For those of you who are already retired or will soon do so, your pensions will be cut drastically within probably 5 years, and certainly 10 years. Think a 75% cut. For those of you under the age of 50, assuming you’d retire at 65, and this is something I’ve said many times before, there will be no pensions, period. 

What there will be is enormous generational battlefields, both metaphorically and literally, in your families, communities and societies. A situation in which pensioners sit by their private pools while their grandchildren scavenge for food would never last long.

The age of entitlement is already over, but, except for the one in a million, you will be far too late in recognizing and realizing that. Let alone adapting to it.

A little more on pensions from the Automatic Earth.  Good Stuff…

Greg Hunter

More on pensions from Karl and the Great State of Illinois who brought us the audacity of a dope, the sellout to Wall Street – Barak Obama.
 

Yes, derivatives.  In teacher pension funds.  How bad is it?

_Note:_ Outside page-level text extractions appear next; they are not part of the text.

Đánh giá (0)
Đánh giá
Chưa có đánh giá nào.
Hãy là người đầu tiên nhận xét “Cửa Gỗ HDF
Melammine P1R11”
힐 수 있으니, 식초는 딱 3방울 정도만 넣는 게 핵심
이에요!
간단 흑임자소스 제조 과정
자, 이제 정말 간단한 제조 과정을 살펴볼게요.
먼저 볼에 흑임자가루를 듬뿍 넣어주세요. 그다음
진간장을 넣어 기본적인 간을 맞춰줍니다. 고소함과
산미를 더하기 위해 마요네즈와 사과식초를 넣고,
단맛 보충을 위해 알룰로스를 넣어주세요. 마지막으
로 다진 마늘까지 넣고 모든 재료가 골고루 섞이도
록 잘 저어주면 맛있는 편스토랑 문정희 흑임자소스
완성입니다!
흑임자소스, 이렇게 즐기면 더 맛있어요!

After losing $4.4 billion on investments in fiscal year 2009, and 5 percent on investments in fiscal 2008, the teachers’ pension is now underfunded by $44.5 billion, or 60.9 percent, according to the Commission on Government Forecasting and Accountability’s March 2010 report.

They have 40 cents of every dollar they need.
So what does someone who has no accountability – that is, who won’t be jailed if they make it worse rather than better, do?
Why they go to Vegas and bet it all on Red with a crooked croupier in a crooked casino!
Seriously.

 
 

Herb Kelpman

LOL no pensions for the public sector. I’ve been collecting over 100k for the past 10 years assholes. Frak you two losers!